I suspect, though, that when historians of higher education look back at our period in the next quarter-century, even more important than physical presences that universities establish abroad will be what they are able to do virtually. Here are two examples that point to the potentially transformative impact of information technology on what we can accomplish as a university.
• Business School Professor Michael Porter, an international expert on strategy and competition, is now teaching a class on the microeconomics of competitiveness that is being offered simultaneously at universities in 56 countries. Partner universities have the opportunity to participate in classes, in sessions where teaching plans are developed, and to supplement the course with materials on matters of local concern.
• Harvard has long been proud of having the world’s largest open-stacks library collection. Any of you who haven’t should look at Widener Library after its beautiful renovation. This year, though, University Librarian Sid Verba took a bold step towards dramatically opening our stacks to a new level when he announced the pilot phase of a project with Google that may eventually lead to the digitization of the vast portion of all our library collections.
Information technology offers the potential to multiply many-fold the number of students and scholars with access to Harvard’s unique intellectual resources. Without diluting the special character of the education that can only be obtained here as a member of the Harvard community, I call on each of the Faculties to think creatively and boldly about how they can extend the reach of their excellence through technology in the years ahead. And I commit the University’s strong support for these efforts.
I mentioned a few minutes ago—actually I didn’t; I was going to, but I cut it—what I was going to say about John F. Kennedy was that his study-abroad experience as a Harvard student in the 1930s, researching his undergraduate thesis on Britain’s response to the gathering Nazi threat, had a very profound influence on American foreign policy many years later. More than 40 years ago, he addressed a commencement at Vanderbilt University in Tennessee. It was a moment when the South faced a simple question: Would we honor our founders’ promise and extend to all Americans equal opportunity and liberty under the law?
He said that day, “We live in an age of movement and change, both evolutionary and revolutionary, both good and evil. And in such an age a university has a special obligation to hold fast to the best of the past and move fast with the best of the future.”
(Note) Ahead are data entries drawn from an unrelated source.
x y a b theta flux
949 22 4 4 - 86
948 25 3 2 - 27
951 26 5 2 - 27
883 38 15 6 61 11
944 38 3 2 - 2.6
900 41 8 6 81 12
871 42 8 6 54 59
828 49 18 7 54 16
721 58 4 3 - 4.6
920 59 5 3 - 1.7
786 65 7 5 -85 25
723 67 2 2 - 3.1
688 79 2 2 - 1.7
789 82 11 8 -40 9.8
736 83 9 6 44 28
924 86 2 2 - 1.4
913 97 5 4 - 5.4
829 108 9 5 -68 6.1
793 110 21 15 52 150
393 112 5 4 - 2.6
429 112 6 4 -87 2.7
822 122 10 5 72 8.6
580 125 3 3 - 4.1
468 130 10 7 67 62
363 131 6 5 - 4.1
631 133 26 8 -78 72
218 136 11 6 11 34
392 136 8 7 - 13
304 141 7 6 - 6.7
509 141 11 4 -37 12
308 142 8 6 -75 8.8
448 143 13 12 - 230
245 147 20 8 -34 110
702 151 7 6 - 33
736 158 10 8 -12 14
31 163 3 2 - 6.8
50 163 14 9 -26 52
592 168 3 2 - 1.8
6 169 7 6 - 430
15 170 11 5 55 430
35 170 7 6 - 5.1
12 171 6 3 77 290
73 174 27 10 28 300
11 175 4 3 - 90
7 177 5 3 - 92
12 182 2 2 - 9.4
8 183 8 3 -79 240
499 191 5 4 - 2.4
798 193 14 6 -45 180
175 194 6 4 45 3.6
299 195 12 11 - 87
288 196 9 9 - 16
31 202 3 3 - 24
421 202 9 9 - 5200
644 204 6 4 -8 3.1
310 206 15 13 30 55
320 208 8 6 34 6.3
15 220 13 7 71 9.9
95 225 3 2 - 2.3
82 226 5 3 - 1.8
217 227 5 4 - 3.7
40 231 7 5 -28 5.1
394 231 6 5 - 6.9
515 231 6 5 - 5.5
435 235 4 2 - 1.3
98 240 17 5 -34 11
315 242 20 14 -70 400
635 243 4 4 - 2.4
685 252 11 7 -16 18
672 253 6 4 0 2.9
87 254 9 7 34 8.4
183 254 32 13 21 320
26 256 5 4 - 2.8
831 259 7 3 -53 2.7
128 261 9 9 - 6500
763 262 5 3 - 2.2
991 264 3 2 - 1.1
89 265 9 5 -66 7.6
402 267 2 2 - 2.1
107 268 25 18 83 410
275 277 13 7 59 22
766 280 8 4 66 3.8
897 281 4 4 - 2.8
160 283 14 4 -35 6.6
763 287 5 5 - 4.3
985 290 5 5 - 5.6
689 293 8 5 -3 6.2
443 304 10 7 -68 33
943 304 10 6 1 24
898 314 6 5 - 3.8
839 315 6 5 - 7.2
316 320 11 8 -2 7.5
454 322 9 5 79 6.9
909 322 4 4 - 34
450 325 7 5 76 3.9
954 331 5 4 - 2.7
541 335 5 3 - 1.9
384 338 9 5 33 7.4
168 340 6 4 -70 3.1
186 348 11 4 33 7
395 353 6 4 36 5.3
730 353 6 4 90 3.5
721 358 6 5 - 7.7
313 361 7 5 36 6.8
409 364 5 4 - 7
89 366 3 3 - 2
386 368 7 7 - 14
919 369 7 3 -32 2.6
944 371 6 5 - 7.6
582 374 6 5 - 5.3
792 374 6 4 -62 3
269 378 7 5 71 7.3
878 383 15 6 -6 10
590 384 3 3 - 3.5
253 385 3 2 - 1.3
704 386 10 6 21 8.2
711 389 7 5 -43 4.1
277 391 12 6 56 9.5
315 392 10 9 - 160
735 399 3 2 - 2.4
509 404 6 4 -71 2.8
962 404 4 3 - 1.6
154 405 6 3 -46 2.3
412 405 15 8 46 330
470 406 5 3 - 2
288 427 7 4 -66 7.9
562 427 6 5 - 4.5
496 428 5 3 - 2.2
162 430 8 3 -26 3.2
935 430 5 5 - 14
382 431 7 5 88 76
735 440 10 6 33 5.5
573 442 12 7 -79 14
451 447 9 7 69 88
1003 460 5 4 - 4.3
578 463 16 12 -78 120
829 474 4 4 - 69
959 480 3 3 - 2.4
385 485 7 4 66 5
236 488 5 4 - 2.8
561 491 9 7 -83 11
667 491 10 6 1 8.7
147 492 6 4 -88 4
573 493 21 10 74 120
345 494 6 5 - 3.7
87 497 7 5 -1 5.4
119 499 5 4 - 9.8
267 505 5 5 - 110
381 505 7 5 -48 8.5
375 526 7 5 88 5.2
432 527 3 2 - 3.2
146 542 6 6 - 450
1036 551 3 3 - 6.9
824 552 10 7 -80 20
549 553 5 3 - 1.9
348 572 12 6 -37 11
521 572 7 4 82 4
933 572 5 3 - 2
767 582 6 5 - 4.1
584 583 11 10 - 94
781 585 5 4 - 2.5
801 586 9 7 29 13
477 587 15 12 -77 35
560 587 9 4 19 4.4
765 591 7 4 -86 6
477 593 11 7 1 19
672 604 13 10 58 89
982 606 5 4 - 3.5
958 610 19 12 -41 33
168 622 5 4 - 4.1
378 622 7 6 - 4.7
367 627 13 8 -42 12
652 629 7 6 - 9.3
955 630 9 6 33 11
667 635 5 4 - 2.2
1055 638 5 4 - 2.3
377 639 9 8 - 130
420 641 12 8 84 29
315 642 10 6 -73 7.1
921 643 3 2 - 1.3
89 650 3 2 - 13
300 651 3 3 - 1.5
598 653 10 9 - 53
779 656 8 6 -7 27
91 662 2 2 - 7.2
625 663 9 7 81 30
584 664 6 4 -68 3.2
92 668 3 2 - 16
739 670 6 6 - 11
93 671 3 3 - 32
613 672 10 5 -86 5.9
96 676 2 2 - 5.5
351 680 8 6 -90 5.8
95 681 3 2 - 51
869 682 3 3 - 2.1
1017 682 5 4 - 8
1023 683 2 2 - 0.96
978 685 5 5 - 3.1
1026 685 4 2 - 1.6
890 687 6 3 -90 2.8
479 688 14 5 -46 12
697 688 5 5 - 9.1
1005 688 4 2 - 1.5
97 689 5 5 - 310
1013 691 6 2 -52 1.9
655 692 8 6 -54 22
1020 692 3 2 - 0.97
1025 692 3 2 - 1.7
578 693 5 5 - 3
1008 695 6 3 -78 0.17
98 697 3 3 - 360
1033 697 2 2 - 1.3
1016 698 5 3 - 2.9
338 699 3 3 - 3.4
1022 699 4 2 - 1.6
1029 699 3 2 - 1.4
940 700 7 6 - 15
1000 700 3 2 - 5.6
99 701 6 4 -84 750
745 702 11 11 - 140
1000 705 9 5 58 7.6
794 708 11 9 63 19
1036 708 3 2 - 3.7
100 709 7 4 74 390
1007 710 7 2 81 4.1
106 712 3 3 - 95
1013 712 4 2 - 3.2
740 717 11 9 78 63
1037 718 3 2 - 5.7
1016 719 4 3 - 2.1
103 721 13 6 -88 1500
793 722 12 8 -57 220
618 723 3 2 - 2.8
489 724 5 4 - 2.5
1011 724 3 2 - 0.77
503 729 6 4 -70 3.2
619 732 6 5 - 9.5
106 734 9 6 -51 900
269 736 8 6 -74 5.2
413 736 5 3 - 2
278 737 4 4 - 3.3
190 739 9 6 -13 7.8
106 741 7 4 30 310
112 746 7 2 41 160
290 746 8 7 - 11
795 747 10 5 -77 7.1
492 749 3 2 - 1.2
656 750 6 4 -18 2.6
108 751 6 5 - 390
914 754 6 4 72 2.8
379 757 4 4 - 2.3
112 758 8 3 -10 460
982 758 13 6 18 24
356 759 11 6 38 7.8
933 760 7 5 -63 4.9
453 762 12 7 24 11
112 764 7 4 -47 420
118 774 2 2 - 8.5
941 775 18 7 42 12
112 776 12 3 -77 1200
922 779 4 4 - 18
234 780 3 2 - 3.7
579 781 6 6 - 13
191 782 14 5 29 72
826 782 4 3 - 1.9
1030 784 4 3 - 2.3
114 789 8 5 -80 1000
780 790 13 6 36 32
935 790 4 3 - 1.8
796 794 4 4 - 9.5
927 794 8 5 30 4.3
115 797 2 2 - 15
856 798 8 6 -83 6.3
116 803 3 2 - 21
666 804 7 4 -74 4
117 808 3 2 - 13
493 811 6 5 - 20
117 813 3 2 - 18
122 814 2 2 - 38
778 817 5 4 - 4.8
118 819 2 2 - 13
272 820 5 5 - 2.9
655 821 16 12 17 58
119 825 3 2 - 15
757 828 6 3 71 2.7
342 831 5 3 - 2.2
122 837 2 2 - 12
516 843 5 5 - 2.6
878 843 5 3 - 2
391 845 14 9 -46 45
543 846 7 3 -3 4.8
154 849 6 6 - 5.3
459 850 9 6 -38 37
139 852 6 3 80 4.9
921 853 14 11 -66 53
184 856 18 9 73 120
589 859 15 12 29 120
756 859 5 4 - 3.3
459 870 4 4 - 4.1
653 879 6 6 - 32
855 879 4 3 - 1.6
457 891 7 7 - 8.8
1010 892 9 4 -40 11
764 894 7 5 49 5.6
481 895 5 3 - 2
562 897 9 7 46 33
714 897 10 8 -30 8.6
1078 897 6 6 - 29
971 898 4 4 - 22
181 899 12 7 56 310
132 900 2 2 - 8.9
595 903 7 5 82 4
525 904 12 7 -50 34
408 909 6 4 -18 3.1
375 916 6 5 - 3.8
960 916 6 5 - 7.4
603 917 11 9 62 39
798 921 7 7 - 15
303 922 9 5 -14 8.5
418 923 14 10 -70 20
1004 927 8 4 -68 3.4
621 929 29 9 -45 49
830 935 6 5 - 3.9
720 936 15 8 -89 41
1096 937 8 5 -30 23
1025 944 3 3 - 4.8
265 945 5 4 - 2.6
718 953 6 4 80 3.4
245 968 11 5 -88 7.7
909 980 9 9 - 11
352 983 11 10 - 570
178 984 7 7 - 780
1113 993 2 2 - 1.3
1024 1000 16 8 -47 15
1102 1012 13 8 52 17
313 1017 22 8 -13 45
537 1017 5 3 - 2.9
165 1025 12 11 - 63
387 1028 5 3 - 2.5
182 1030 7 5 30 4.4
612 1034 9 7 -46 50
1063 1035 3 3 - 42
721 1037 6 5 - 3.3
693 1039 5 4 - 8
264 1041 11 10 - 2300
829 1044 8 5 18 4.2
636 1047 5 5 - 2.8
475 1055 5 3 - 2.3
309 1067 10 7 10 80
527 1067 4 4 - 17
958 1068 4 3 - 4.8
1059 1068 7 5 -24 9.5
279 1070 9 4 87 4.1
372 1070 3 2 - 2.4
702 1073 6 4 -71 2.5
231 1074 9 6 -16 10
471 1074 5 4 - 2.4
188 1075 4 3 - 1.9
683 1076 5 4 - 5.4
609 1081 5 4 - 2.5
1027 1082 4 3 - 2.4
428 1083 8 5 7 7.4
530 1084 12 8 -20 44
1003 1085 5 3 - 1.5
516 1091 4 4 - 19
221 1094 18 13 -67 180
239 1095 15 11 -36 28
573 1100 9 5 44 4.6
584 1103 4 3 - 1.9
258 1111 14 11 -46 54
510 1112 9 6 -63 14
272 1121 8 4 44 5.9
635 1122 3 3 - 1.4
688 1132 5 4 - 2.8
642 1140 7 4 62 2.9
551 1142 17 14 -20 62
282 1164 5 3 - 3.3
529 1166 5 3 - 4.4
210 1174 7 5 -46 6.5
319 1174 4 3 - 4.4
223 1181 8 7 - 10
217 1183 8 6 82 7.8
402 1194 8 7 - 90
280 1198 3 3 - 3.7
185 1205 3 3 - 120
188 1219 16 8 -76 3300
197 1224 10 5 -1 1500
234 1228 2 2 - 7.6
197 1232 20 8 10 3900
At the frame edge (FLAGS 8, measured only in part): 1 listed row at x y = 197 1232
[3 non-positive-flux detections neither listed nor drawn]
We at Harvard are aiming to live by those words. While affirming and renewing our best traditions, we are teaching more broadly, and our students are living and studying more widely. Our community is richer than ever in international students. Our researchers are tackling more extensively the most serious global issues of the day, and perhaps of any day. And our pedagogical reach into the far corners of the globe is deeper, and more complete, with each passing year. We understand the importance of an enlightened response to a shrinking world and our role in fostering it.
Even more important, let me say to our newest alumni that we recognize your role. It is your turn to engage with the world in ways that realize the broadest possible benefits of your education. It is a world unlike any we have known, where literally billions of people stand on the edge of a historic opportunity, for better health, for more education, and for greater freedom.
Your ideas, shaped by your time here, hold the promise, in turn, to shape that world. How you take advantage of the opportunities before you can, in turn, enlarge the opportunities for all people around the globe. I know, recent graduates, that you will more than meet this challenge, with the same drive and insight you have graced us with here at Harvard.